> [Task directions]:
Find the lines in the records below that contain "Border", and report each of them.

> [Data for processing]:
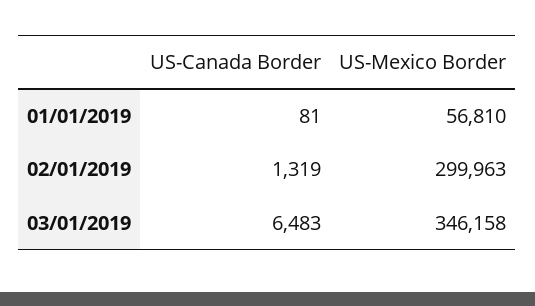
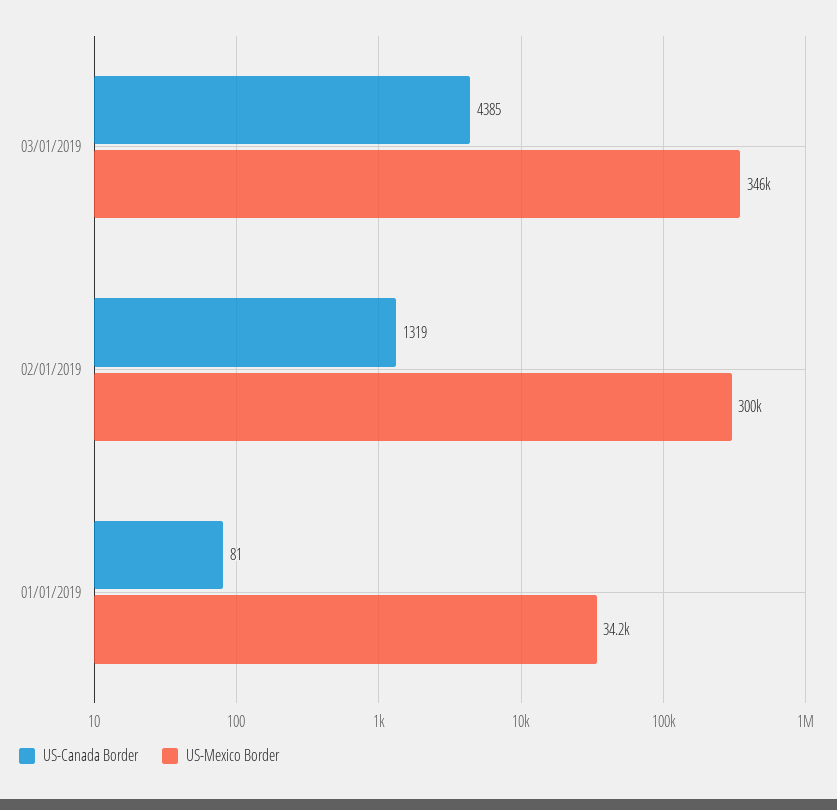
US-Mexico Border, 01/01/2019: 56810 -> 34200
US-Canada Border, 03/01/2019: 6483 -> 4385

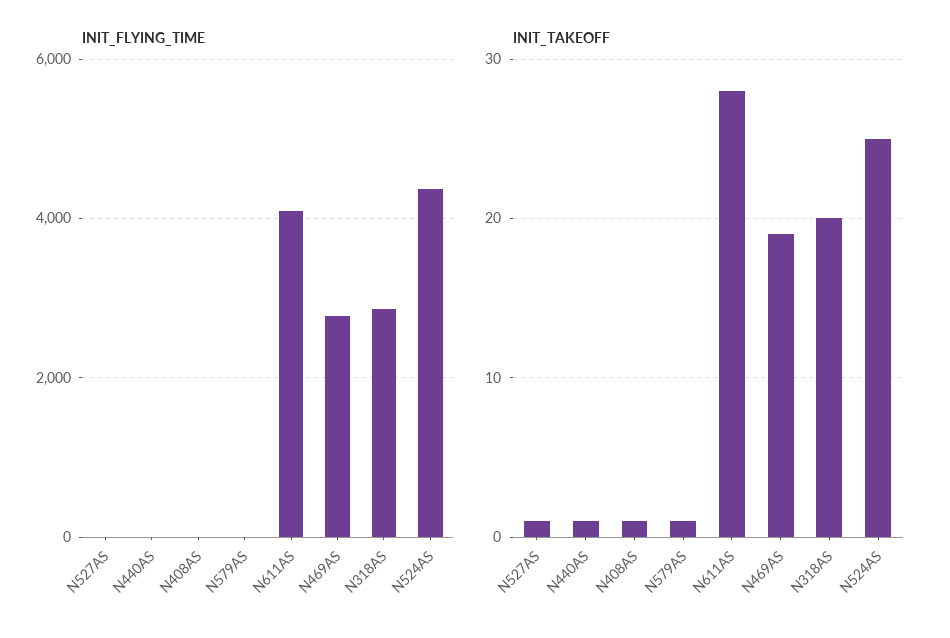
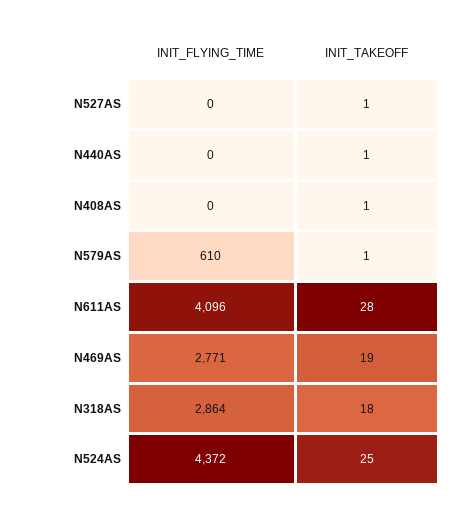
INIT_FLYING_TIME, N579AS: 0 -> 610
INIT_TAKEOFF, N318AS: 20 -> 18

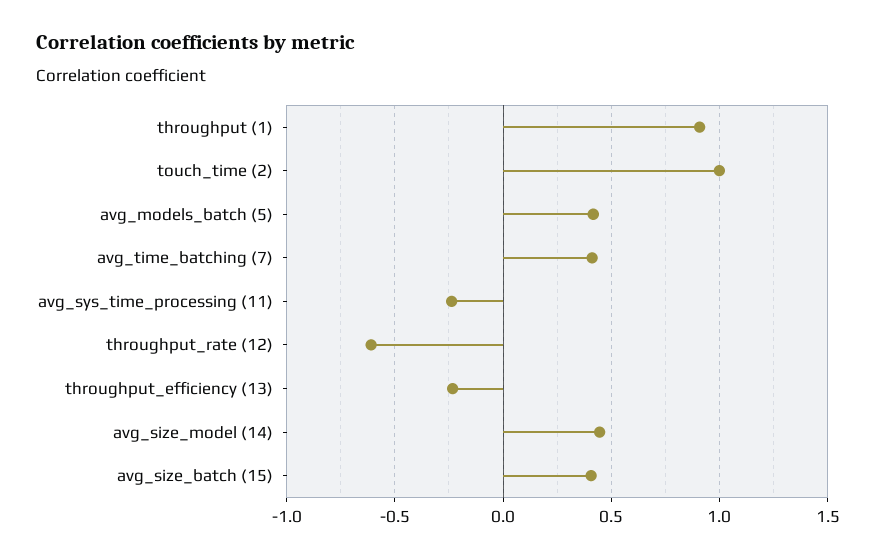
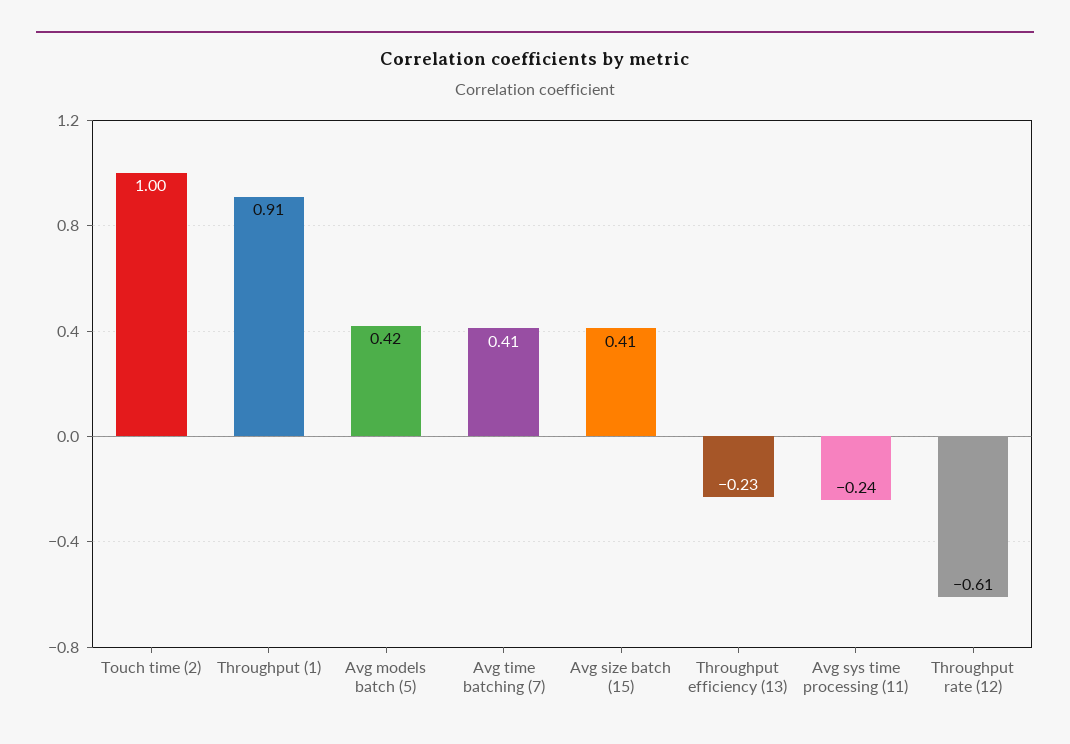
avg_size_model (14): 0.45 -> none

> [Result for this exercise]:
US-Mexico Border, 01/01/2019: 56810 -> 34200
US-Canada Border, 03/01/2019: 6483 -> 4385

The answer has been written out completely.